[Start of section]
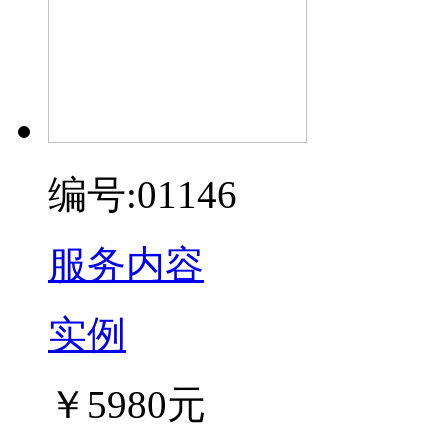
编号:01146
服务内容
实例
￥5980元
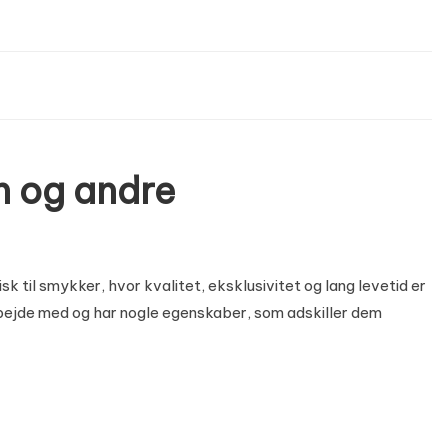
n og andre
 til smykker, hvor kvalitet, eksklusivitet og lang levetid er
rbejde med og har nogle egenskaber, som adskiller dem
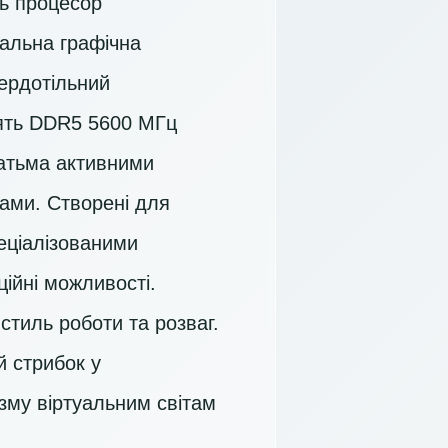
ть процесор
гальна графічна
вердотільний
’ять DDR5 5600 МГц
гатьма активними
ами. Створені для
еціалізованими
ійні можливості.
стиль роботи та розваг.
й стрибок у
ізму віртуальним світам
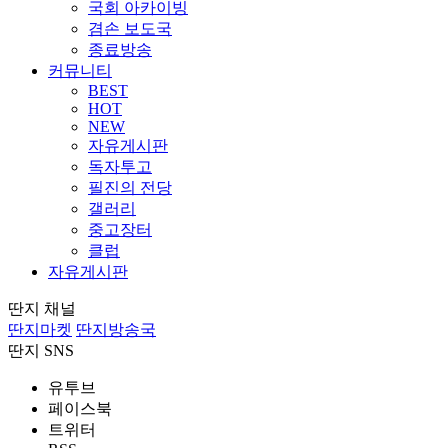
국회 아카이빙
겸손 보도국
종료방송
커뮤니티
BEST
HOT
NEW
자유게시판
독자투고
필진의 전당
갤러리
중고장터
클럽
자유게시판
딴지 채널
딴지마켓
딴지방송국
딴지 SNS
유투브
페이스북
트위터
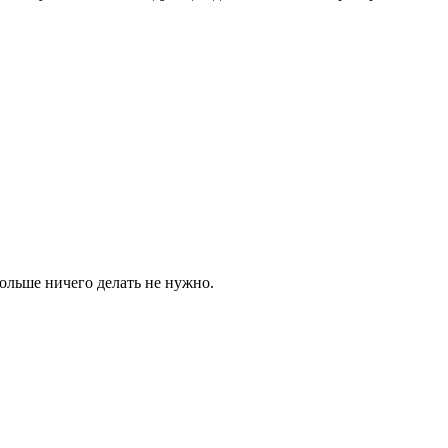
больше ничего делать не нужно.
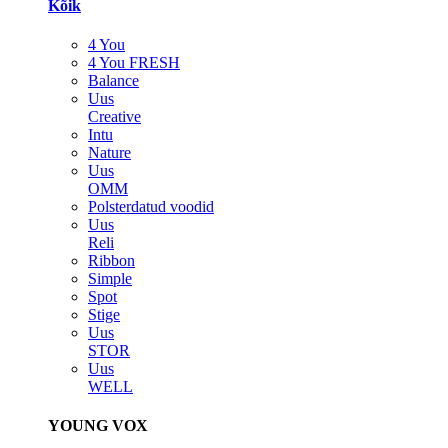
Kõik
4 You
4 You FRESH
Balance
Uus
Creative
Intu
Nature
Uus
OMM
Polsterdatud voodid
Uus
Reli
Ribbon
Simple
Spot
Stige
Uus
STOR
Uus
WELL
YOUNG VOX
[End of section]
What is being asked
All the data above is to be transcribed exactly, with no pictures included.

Answer area
编号:01146
服务内容
实例
￥5980元
n og andre
 til smykker, hvor kvalitet, eksklusivitet og lang levetid er
rbejde med og har nogle egenskaber, som adskiller dem
ть процесор
гальна графічна
вердотільний
’ять DDR5 5600 МГц
гатьма активними
ами. Створені для
еціалізованими
ійні можливості.
стиль роботи та розваг.
й стрибок у
ізму віртуальним світам
국회 아카이빙
겸손 보도국
종료방송
커뮤니티
BEST
HOT
NEW
자유게시판
독자투고
필진의 전당
갤러리
중고장터
클럽
자유게시판
딴지 채널
딴지마켓
딴지방송국
딴지 SNS
유투브
페이스북
트위터
больше ничего делать не нужно.
Kõik
4 You
4 You FRESH
Balance
Uus
Creative
Intu
Nature
Uus
OMM
Polsterdatud voodid
Uus
Reli
Ribbon
Simple
Spot
Stige
Uus
STOR
Uus
WELL
YOUNG VOX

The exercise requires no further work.